Gu Xuan listened quietly. He could almost picture a small girl about his age, awkwardly swinging a hoe and stumbling in the fields.
“But I didn’t give up,” Jiang Suisui said, her voice carrying a steady strength. “Because I knew that if I did, we would truly have nothing left. A person can’t always rely on others. Mountains collapse if you lean on them; people leave if you depend on them. Only by relying on yourself—on your own hands—can you earn what truly belongs to you.”
“What happened after that?” Gu Xuan couldn’t help asking.
“After that, the estate gradually improved. The vegetables I grew and the chickens I raised became the best within a hundred miles. With the money I earned, I helped my family through the crisis.”
She turned to look at him, her gaze profound.
“So, Gu Xuan, I’m not teaching you these things to torment you or to make you a farmer. I just want you to understand one truth—whether you become the noble heir of the Marquis’ residence or an ordinary man, having a skill that allows you to survive is more important than anything else. Do you understand?”
Gu Xuan stared at her blankly.
It was the first time she had spoken to him so calmly, so sincerely.
He had always believed she made him work to take revenge on him, to grind him down.
But now, he suddenly felt… that perhaps he had wronged her.
He couldn’t fully grasp everything she said. But the words rely on yourself drove into his heart like a nail.
He thought of the first rabbit he caught, the first egg he harvested, the first cabbage he grew.
The feeling of creating food and value with his own hands truly felt more solid, more joyful, than having delicacies served to him effortlessly at the Marquis’ residence.

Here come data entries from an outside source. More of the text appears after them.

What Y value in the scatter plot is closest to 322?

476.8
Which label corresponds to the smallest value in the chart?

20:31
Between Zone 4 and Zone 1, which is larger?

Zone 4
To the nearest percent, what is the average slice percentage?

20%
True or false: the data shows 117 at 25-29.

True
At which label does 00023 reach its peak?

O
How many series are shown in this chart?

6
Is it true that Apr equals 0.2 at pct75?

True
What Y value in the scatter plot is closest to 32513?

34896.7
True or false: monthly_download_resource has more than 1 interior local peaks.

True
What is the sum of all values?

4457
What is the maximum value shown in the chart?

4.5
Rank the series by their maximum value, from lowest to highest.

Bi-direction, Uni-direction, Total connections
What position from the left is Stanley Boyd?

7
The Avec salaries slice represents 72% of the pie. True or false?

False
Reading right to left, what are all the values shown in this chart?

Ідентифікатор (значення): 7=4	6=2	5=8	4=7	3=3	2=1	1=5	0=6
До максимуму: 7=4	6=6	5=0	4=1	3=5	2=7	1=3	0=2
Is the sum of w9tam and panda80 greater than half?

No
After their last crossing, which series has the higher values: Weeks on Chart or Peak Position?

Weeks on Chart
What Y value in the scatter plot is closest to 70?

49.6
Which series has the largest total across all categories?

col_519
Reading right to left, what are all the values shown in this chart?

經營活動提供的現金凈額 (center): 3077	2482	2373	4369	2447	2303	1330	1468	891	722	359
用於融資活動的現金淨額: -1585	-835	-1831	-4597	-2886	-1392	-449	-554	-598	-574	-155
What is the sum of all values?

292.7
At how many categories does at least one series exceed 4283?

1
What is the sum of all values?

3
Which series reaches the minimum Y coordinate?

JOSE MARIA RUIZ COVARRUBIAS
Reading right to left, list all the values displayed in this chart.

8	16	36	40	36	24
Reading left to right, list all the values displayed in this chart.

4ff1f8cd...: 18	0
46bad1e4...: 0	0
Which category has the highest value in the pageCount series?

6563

He fell silent for a long time—so long that Jiang Suisui thought he had fallen asleep.
Then, in a near whisper, he asked softly, “Then… later on… did your hands still hurt?”
He was asking about the little girl in her story—the one whose palms were covered in blisters.
Jiang Suisui paused. Then the gentleness in her eyes could no longer be hidden.
She reached out and gently ruffled his soft, fluffy hair.
“It stopped hurting a long time ago,” she said.
Gu Xuan did not pull away.
He only felt that this “bad woman’s” hand seemed… rather warm.
The summer night was long and quiet.
And something, without a sound, was changing.